● **Job**
Pull each line containing "Jacobs" out of the data and copy it.

● **Records to process**
▼▼▼

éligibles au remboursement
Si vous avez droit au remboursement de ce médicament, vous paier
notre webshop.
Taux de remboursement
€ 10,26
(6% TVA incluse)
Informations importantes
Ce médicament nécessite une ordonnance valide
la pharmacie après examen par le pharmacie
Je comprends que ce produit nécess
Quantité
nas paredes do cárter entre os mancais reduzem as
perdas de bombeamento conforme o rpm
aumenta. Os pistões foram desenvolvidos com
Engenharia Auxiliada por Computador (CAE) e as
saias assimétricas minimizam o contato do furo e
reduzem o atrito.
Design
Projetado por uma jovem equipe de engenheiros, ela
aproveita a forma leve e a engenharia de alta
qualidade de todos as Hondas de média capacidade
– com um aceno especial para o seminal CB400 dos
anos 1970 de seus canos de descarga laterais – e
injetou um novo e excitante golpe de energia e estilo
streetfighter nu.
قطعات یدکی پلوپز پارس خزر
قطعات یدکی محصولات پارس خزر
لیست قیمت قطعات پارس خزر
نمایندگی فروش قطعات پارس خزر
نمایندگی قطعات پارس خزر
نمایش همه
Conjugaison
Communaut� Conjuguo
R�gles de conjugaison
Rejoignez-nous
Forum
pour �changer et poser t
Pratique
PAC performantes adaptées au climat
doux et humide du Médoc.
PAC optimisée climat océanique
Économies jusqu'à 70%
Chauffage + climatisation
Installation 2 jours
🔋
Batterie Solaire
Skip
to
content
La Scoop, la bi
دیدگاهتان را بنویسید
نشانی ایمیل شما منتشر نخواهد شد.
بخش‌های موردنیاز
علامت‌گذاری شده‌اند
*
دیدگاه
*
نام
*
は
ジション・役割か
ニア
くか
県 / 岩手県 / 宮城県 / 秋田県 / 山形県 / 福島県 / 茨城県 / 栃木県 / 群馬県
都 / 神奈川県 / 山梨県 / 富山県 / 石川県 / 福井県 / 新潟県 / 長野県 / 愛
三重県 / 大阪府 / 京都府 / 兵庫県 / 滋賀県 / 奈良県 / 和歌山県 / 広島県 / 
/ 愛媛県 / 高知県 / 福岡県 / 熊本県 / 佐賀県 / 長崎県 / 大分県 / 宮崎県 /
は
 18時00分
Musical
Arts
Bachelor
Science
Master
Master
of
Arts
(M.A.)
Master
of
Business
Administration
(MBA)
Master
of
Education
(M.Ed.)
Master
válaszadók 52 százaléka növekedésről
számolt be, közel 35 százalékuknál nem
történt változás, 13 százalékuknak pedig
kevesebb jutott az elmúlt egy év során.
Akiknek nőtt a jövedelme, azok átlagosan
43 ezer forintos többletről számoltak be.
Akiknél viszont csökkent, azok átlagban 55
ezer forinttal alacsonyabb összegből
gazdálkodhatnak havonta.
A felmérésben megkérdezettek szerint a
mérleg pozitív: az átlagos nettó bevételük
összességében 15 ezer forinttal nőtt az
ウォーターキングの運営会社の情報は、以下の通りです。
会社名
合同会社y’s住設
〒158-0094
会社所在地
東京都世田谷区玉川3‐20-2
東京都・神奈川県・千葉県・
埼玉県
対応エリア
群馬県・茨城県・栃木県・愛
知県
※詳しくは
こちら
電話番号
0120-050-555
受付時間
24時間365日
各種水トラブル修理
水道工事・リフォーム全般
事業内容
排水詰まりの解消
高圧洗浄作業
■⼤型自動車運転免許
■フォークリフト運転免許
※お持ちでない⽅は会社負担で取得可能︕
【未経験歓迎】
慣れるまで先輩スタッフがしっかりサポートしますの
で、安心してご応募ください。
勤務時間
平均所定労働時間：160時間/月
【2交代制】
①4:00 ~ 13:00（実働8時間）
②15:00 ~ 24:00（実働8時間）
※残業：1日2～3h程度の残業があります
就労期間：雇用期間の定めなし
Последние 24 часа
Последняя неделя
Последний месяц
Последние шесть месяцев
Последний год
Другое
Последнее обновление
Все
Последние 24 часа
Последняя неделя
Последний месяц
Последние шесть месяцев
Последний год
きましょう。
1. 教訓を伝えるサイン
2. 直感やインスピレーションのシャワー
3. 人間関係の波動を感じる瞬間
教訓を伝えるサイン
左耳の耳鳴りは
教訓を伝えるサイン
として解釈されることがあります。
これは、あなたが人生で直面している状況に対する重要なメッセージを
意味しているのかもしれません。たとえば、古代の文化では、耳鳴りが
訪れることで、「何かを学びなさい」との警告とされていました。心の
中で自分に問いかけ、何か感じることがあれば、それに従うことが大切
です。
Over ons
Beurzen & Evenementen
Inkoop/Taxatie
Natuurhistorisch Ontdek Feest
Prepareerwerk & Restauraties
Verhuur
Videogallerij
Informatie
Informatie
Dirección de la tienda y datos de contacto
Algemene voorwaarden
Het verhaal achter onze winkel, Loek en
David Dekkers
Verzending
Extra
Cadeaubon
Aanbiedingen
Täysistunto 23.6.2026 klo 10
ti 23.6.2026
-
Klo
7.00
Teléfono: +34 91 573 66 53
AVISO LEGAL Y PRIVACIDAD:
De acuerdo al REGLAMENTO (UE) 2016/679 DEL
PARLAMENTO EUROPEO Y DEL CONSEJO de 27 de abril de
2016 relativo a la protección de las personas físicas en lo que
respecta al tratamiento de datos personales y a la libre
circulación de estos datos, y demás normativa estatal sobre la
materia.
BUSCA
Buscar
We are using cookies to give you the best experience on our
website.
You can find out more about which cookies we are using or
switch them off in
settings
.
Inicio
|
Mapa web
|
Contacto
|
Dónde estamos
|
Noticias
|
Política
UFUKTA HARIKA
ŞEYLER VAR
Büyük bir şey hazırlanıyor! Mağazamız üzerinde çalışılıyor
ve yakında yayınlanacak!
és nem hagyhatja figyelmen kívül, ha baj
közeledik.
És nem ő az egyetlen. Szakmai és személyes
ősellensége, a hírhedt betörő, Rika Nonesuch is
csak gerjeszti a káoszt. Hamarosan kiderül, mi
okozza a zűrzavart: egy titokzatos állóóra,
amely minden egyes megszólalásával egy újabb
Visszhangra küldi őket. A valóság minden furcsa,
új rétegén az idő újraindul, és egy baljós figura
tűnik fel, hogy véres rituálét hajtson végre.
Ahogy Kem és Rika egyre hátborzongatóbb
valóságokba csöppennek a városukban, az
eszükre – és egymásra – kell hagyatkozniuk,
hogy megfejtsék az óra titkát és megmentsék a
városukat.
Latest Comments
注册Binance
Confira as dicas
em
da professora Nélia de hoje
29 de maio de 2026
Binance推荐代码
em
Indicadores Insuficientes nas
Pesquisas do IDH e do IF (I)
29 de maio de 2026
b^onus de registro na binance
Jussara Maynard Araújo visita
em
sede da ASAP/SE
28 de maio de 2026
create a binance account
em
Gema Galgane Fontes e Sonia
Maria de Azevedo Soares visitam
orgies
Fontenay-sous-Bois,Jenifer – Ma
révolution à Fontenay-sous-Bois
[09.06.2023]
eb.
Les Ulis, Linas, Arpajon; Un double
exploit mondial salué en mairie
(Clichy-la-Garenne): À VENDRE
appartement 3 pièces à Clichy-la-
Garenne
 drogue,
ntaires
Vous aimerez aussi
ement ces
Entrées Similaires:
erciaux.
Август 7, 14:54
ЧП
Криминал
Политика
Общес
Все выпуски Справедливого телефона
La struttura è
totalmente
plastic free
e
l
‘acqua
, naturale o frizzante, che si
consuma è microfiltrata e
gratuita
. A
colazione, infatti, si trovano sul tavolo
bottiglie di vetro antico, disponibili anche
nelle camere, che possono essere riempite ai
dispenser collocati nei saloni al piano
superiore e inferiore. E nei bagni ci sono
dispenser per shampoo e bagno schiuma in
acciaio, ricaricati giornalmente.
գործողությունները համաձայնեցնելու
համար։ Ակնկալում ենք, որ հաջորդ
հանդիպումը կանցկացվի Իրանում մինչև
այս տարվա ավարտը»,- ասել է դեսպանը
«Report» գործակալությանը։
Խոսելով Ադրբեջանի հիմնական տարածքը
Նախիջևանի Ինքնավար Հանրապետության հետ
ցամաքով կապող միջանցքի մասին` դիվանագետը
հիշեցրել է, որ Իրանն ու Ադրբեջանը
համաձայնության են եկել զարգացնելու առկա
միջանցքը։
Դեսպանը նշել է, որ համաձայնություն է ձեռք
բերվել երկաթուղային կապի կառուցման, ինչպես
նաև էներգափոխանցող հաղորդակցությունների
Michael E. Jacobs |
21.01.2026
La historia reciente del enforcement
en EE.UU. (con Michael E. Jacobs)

▲▲▲

● **Answer to this problem**
Michael E. Jacobs |
en EE.UU. (con Michael E. Jacobs)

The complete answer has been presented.